For our primi course, we were impressed with "local cod" ($24), which was certainly a lovely small square of fish, cunningly enriched with an underlying sauce of white-bean paste (not "salsa verde," as the printed menu had it), and some more of that radish salad. Bone-in sirloin fiorentina ($30) crosses the Italian steak Florentine with the bistro classic steak frites. You get the most terrific French fries, and then you get this big rare steak, with lots of flavor and juice (and a little melted butter on top — thanks, chef), and broccoli rabe sautûed on top. Mrs. Nadeau likes to take home a bit of steak to go with her breakfast eggs. Not this time, dear.

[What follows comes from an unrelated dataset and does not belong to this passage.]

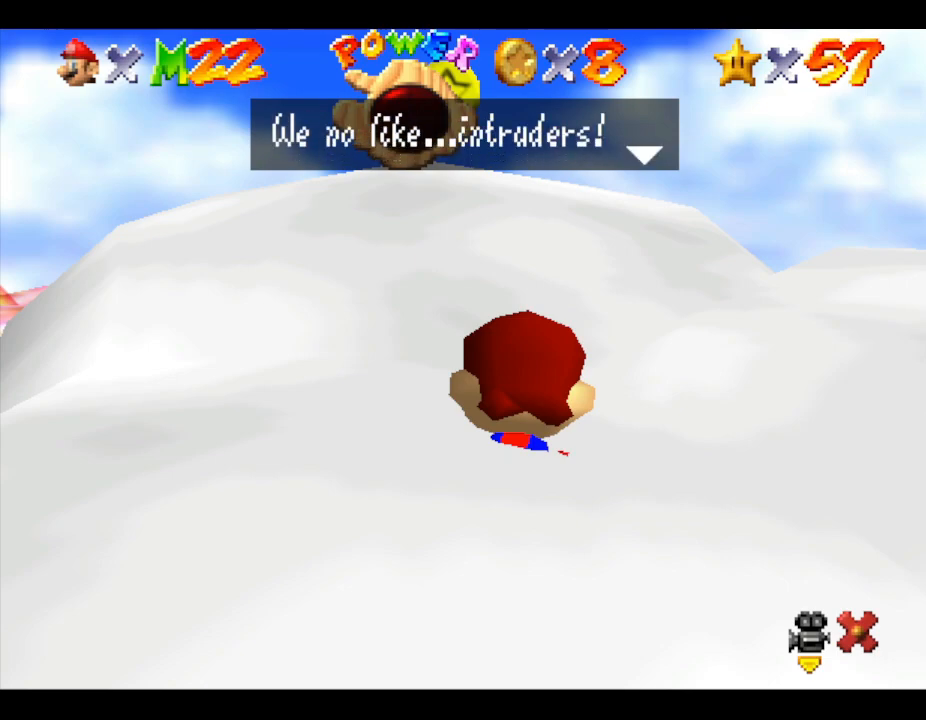
{"buttons": [], "left_stick": "center", "events": []}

The wine list is all Italian regional, all recent vintages, all by the glass, and short: a sparkler, three reds, three whites. The glasses are stemless, but large and nicely recurved, like professional tasting glasses. On the whites, the 2007 Cusmano alcamo from Sicily ($9) was fuller than a pinot grigio, but remarkably crisp and fresh for a hot-climate white. Paulo Scavino's 2007 rosso di tavolo ($10) is a blend of all the vines of Piedmont plus cabernet sauvignon, a light wine despite a little tannin still showing under dark fruit. A 2007 Cesanese del Piglio, from Corte dei Papi, is a central Italian wine, lighter and fruitier, based on ancient red grapes of the region. And a 2007 Greisbauerhof St. Magdalener ($9) is made from a red grape known in this area of Northern Italy near Austria as "vernatsch." It isn't often I can add three new grapes to my life list at one meal, but the menu doesn't make anything of the unusual grape varieties. It just lists a lot of regional Italian wines you've never heard of, which turn out to be light, fruity, and perfect for this food. Decaf coffee ($2.50) and decaf cappuccino ($3.75) are both impeccable.

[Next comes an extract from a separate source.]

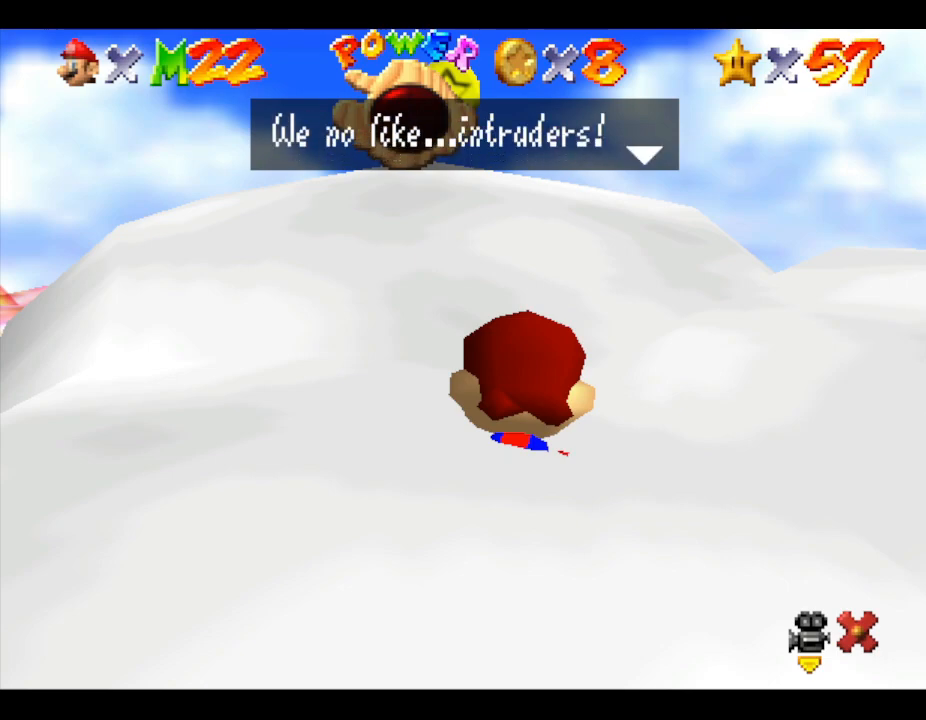
{"buttons": [], "left_stick": "center", "events": []}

Sportello is also a bakery/take-out restaurant, so there are six desserts. We stuck with chocolate. The first, chocolate budino ($8): pudding in a crust of exquisite chocolate cookie crumbs, flawed only by a little too much sea salt. Chocolate ginger cake ($8) was more like chocolate spice cake, but with an exquisite balance of chocolate and spice, mascarpone underneath, and a few shreds of Asian pear on one side, candied ginger on the other.

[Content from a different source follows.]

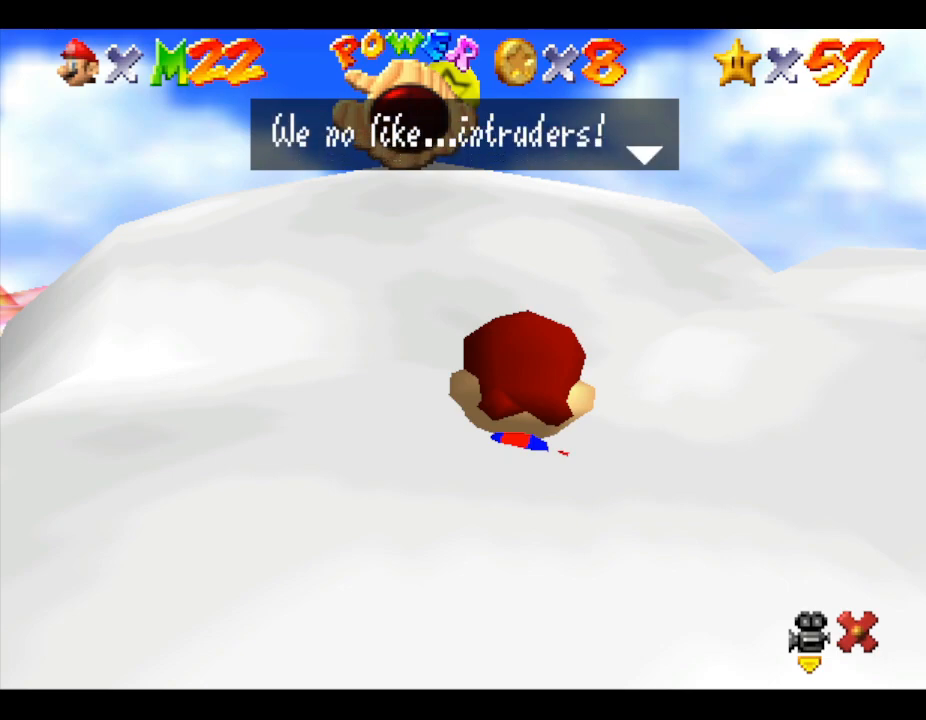
{"buttons": ["B"], "left_stick": "center", "events": [[417, "B", "down"]]}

"Sportello" means "counter" in Italian, and that's exactly what you'll find — long, white ones, at which you'll find yourself seated right next to fellow diners. The odd layout makes service tricky, but the servers have mastered it. You get to your seat by going behind the cash register and counter of the bakery, and so does your server, sometimes. Water is frequently refilled, and our server was knowledgeable without losing the informality of the place — present without hovering.

The atmosphere at lunch is more active, though on a recent early Friday night visit, the crowds were kept at bay. (Drink seems to be doing better.) The diners are young, and if they don't know everything about the food, they know what they like by the time they are finished eating. The background music runs to remixes of '70s and '80s hits, which nicely crosses several generation gaps. Does this prove that Lynch's full-tilt destination restaurant will thrive even in these difficult times? It's hard to say, but even if the answer is no, it's worth a trip to Sportello.